PM:  When you were younger, you were reading a huge amount of philosophy, weren’t you. And someone like Camus was a tremendous influence. Is that still the case?

AW:  I worked the Existentialists out of my system, then I combined it, as you know, with all of my research into Polynesian beliefs. So the combination now is still the Existentialists plus my own view of the universe, Samoan beliefs. I’m now looking closely at Samoan beliefs about the universe and the cosmos and so on, and trying to introduce that into the world, and other young writers have been influenced by it.

PM:  What’s your sense of the writing of the last decade coming out of this country?

AW:  I’m on leave at the moment, so I’ve been catching up on the New Zealand and Pacific novels and poetry collections that I haven’t read over the last eight or so years. I’ve been disappointed on the whole. Much of what I’ve read, I’m left with the question, why were these works written? Perhaps it’s because I’m much older than a lot of the writers now. I don’t think I’ve become dated in my tastes or my view of the world because I don’t think my latest work shows that; but I keep expecting a lot more substance or, to use a cute word, “body”, in what’s being written.

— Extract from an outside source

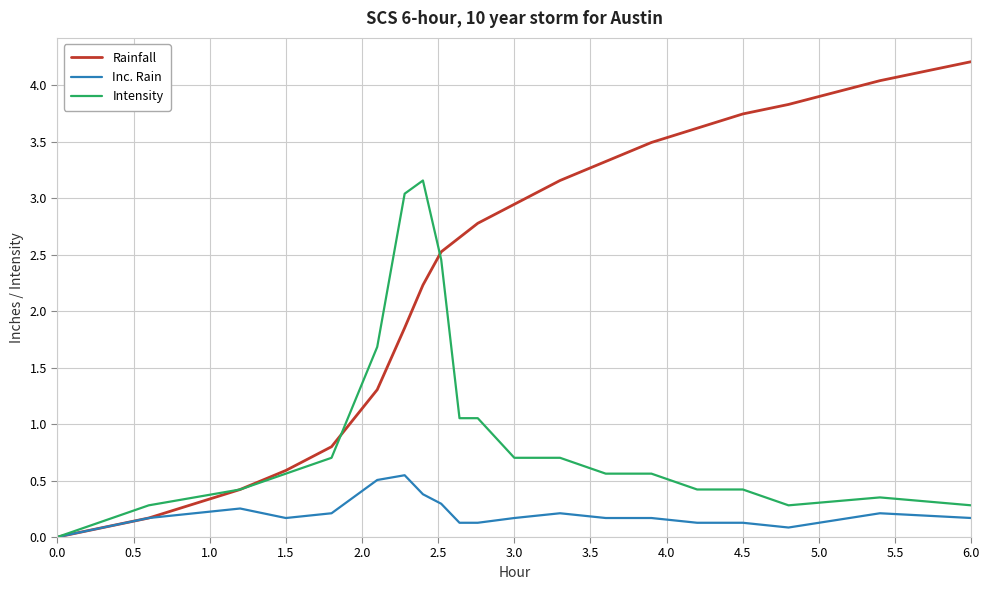

List the series in order of their overall mean, highest first.

Rainfall, Intensity, Inc. Rain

PM:  Have there been highlights in terms of, say, emerging writers?

AW:  I don’t want to name some of the young ones, because others will feel hurt. On the whole, their books are very well written. But as someone approaching old age (or my third adolescence as I refer to it), I’m expecting more substance in the work. The world in which I live, the world that is my reality, is still the third world. Even though I live in a first world country, I live amongst, in New Zealand, a community of Pacific Island people living in third world conditions. We suffer the worst statistics in health, the highest unemployment, the worst housing, you name it. The realities I write about are the realities of a third world people living in a country that is first world.

PM:  If you were giving advice to a new Pacific Islands writer, what would it be?

AW:  We have some Pacific Islanders and Maori in our creative writing class. We encourage them to write about Maori and Pacific Island things. Not to go for the fashion, but to write about the things they feel deeply about and the problems they face at home. Coming from that, they are really coming from very rich depths, which may also be very painful. We tell them to avoid being too literary and write from the gut. Usually the polish will come. I prefer writing with “ihi” – I think you call it in Maori – body and soul.

PM:  If you were asked to predict what is going to happen for Pacific Island culture in the next millennium, what would you be expecting?

AW:  A very dynamic period of growth. It’s going to be most dynamic in the visual arts and the fine arts – that’s billowing into drama, as you know, and film. The writing I think will take a slower time. The energies, the creative energies, are going into those other things. What is very strong amongst Pacific artists is painting, sculpture, mixed media. Much stronger than the writing, much stronger than the drama. Serious writing has been a minority activity in most societies. If people are struggling with economic problems, they’re not going to be too interested in writing. They’d much rather have their children get a job that’ll feed the family. The Pacific Islands community in New Zealand has produced only one other novelist, John Pule – Sia Figiel, of course, lives and writes in Samoa. More people are beginning to write short stories, and I believe other novelists will come, soon.

Paul Millar teaches in the English Department at Victoria University of Wellington. His editions of James K Baxter’s Beyond the Palisade and Autumn Testament are reviewed on p18.